When Maureen and Graeme Crook left their jobs and lives in Reefton to fix up the old Kohatu Hotel, at the turnoff to the Motueka Valley, locals thought they were mad.

The pub, which had been closed and derelict for 3 years before Graeme and Maureen bought the building 9 years ago, was originally built in 1878 by the Bromell family, who still have descendants in the Nelson – Tasman area. The building was known as the Terminus, a hub for coaches.

Nearly 150 years later, the building is a hub for locals and a rest spot for tourists, the Kohatu Flat Rock Café.
Maureen, a teacher, and her husband Graeme, a miner, lived in Reefton, and needed a change.

“We’re true West Coasters, genuine good people,” Maureen laughs.

“We couldn’t believe it when the old Kohatu pub closed down. It was an icon,” says Maureen.

While they knew the business model of a remote country pub could no longer survive, they felt there was a need for something there.

“It’s a great place to stop. We get a lot of people using it as a meeting place, people from the West Coast meeting their cousins from Nelson.”

The couple took over the place 9 years ago and had to completely rebuild it, a project that took 18 months, and have converted it to serve coffee and meals. It’s licensed too, still able to serve drinks.

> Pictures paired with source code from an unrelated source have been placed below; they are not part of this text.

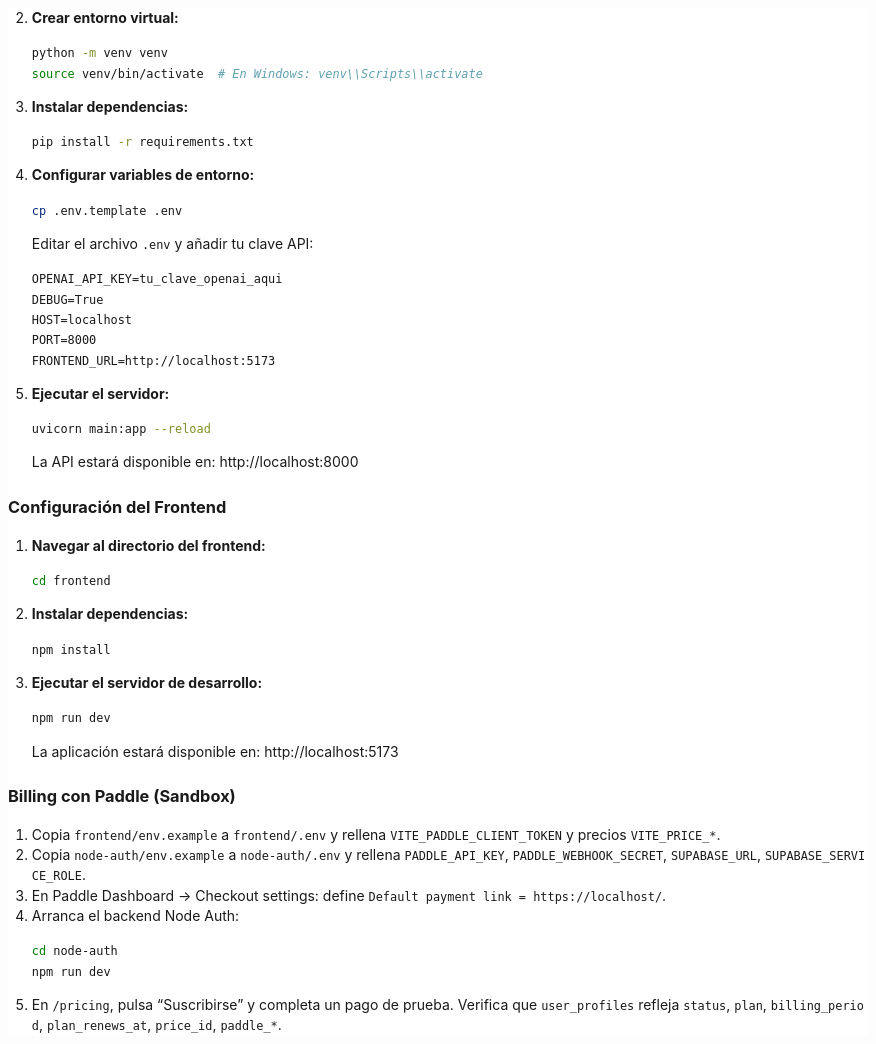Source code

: 2. **Crear entorno virtual:**
   ```bash
   python -m venv venv
   source venv/bin/activate  # En Windows: venv\\Scripts\\activate
   ```

3. **Instalar dependencias:**
   ```bash
   pip install -r requirements.txt
   ```

4. **Configurar variables de entorno:**
   ```bash
   cp .env.template .env
   ```
   
   Editar el archivo `.env` y añadir tu clave API:
   ```
   OPENAI_API_KEY=tu_clave_openai_aqui
   DEBUG=True
   HOST=localhost
   PORT=8000
   FRONTEND_URL=http://localhost:5173
   ```

5. **Ejecutar el servidor:**
   ```bash
   uvicorn main:app --reload
   ```
   
   La API estará disponible en: http://localhost:8000

### Configuración del Frontend

1. **Navegar al directorio del frontend:**
   ```bash
   cd frontend
   ```

2. **Instalar dependencias:**
   ```bash
   npm install
   ```

3. **Ejecutar el servidor de desarrollo:**
   ```bash
   npm run dev
   ```
   
   La aplicación estará disponible en: http://localhost:5173

### Billing con Paddle (Sandbox)

1. Copia `frontend/env.example` a `frontend/.env` y rellena `VITE_PADDLE_CLIENT_TOKEN` y precios `VITE_PRICE_*`.
2. Copia `node-auth/env.example` a `node-auth/.env` y rellena `PADDLE_API_KEY`, `PADDLE_WEBHOOK_SECRET`, `SUPABASE_URL`, `SUPABASE_SERVICE_ROLE`.
3. En Paddle Dashboard → Checkout settings: define `Default payment link = https://localhost/`.
4. Arranca el backend Node Auth:
   ```bash
   cd node-auth
   npm run dev
   ```
5. En `/pricing`, pulsa “Suscribirse” y completa un pago de prueba. Verifica que `user_profiles` refleja `status`, `plan`, `billing_period`, `plan_renews_at`, `price_id`, `paddle_*`.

“It was Graeme who had the vision for the place. Everybody told us we were crazy to start with, but after a few months the locals saw that we could make it work.”

Now, after 9 years of running the business and living on site, Maureen says they are relying on locals to get around them and help the business survive after the obvious restrictions, both recent and ongoing, with the Covid-19 protocols has basically shut down overseas tourists.

“We’ve had a lot of locals coming in who I think had cabin fever and were keen to get out, but it’s early days. I’m not seeing a lot of faces I don’t know.”

Maureen is hoping that more Kiwi’s will travel around New Zealand during the winter and support local businesses, especially ones like the Flat Rock Café which are reliant on travellers and tourists stopping by.

Despite the hard work getting the café up and running again, and Graeme taking up work as a contractor to help support the business, Maureen says it’s worth it for the people.

“As soon as those happy faces started walking through the door, it reminded us why we do what we do – it’s worthwhile.
“My favourite part of the business, even though living and working in the same spot can be challenging, is the people.”

Maureen and Graeme are hoping more Kiwi’s will get out and explore the country and stop in to see them along the way, for a coffee, a meal, or to get to know the locals, even Maureen and Graeme.

“He’s a bit hard case,” Maureen says of Graeme.

“People come from far and wide to be abused by him,” she says with a smile.